Piacenza, 1515 – Pisa, 1564
Lodovico Domenichi

Born in Piacenza in 1515, after the usual training in grammar, rhetoric and classical studies, he specialized in the law. However, he soon showed his interest in literature, and his inclination strengthened during the two years in which he participated in the Academia degli Ortolani, which he founded with Lodovico Doni in 1543.

After having abandoned his practice of the law, he left Piacenza to move to Venice where he turned his passion into a career: here he began working as a polygraph (“poligrafo”). He served as editor and translator for Gabriele Giolito in Venice from 1543 to 1546. Giolito published Domenichi’s collection of poems in 1544 and they collaborated in the editing of the first book of the Rime diverse series of verse anthologies, which made the fortune of La Fenice. At Giolito’s, he discovered new talents and he wrote the preface to the Rime of the rising star Laura Terracina. He entered Italy’s querelle de femmes quite early, by plagiarizing Cornelius Agrippa’s treatise on women in his La nobiltà delle donne (1549).

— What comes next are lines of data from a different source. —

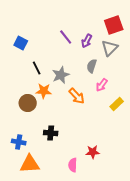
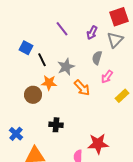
purple line: (66, 37) -> (62, 29), moved
blue square: (21, 43) -> (26, 48), moved
blue cross: (19, 142) -> (16, 134), moved, turned 32
red star: (93, 152) -> (98, 144), size x1.5

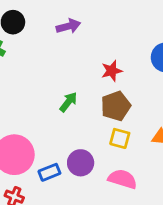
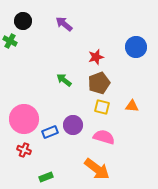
purple arrow: (68, 26) -> (64, 24), turned -126
green arrow: (68, 102) -> (64, 80), turned -91

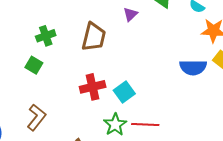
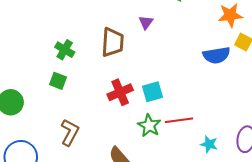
purple triangle: (130, 14) -> (146, 22), moved
green cross: (46, 36) -> (65, 50), turned -30
cyan square: (124, 92) -> (153, 92), turned 30

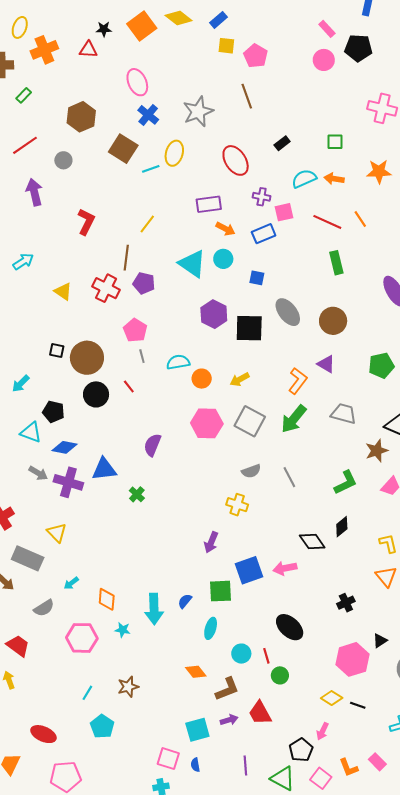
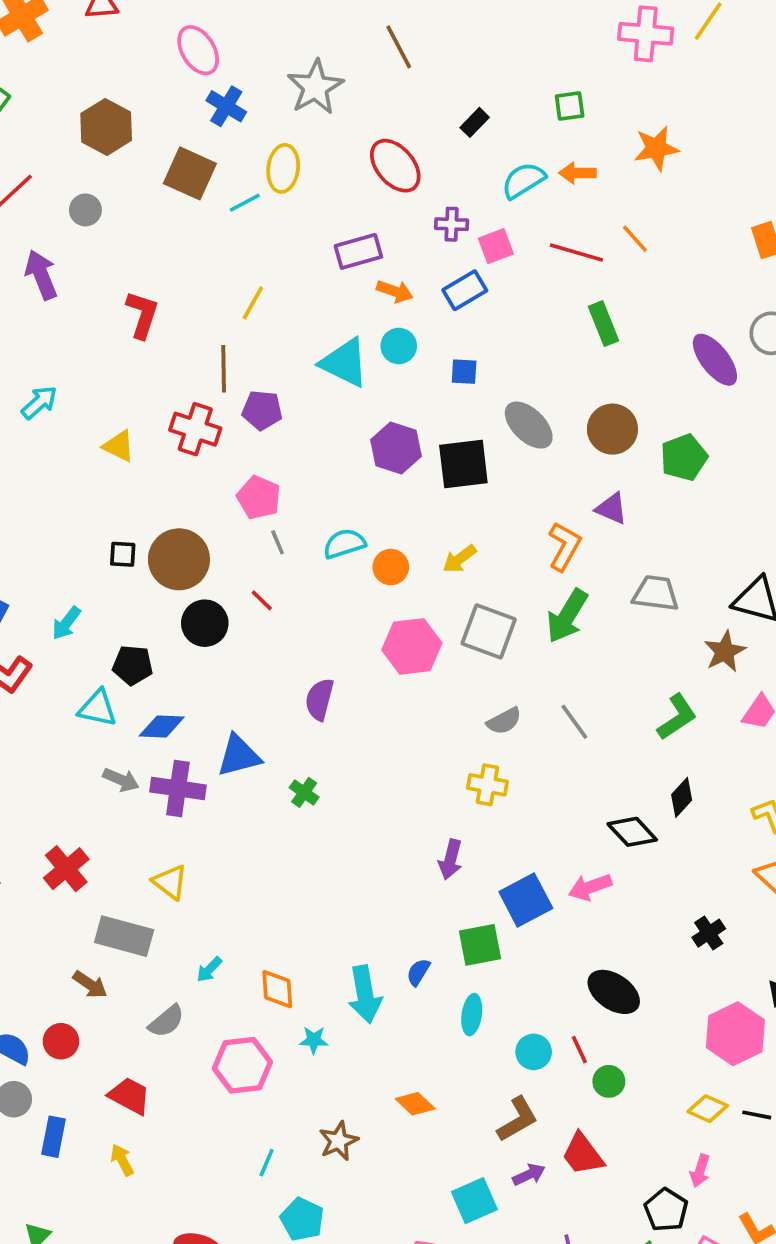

Domenichi then moved from Venice to Florence, where he collaborated in the new publishing house set up by Doni, the failure of which marked the end of their working relationship, accompanied by a flurry of polemical writings In Florence, he then worked for the ducal printer Lorenzo Torrentino and the I Giunti publishing house.

His heterodox interests, that were already in evidence at the start of his career, got him in trouble at times. For his translation of Jean Calvin’s Nicodemiana he was imprisoned in the fortress of Pisa in 1552. The same year, however, he was released thanks to the intervention of Renata of France, Duchess of Ferrara, a famous protector of protestants. In 1556, Domenichi began his collaboration with the editor and printer Vincenzo Busdraghi from the small Republic of Lucca. With Busdraghi, Domenichi published the collection of the Rime diverse d’alcune nobilissime et virtuosissime donne in 1559, the first anthology dedicated entirely to female poets, mostly noblewomen from different Italian regions. The anthology formed part of Domenichi’s contribution to the debate on women, focusing on their talent as evidence of excellence.

The Rime di donne is the last piece by Domenichi specifically addressing the querelle: he then moved, as the official historiographer of Cosimo I, into writing treatises on good conduct, hagiography and history. Nevertheless, in the last years of his life his standing among the favourites of Cosimo I declined and he died in Pisa in 1564.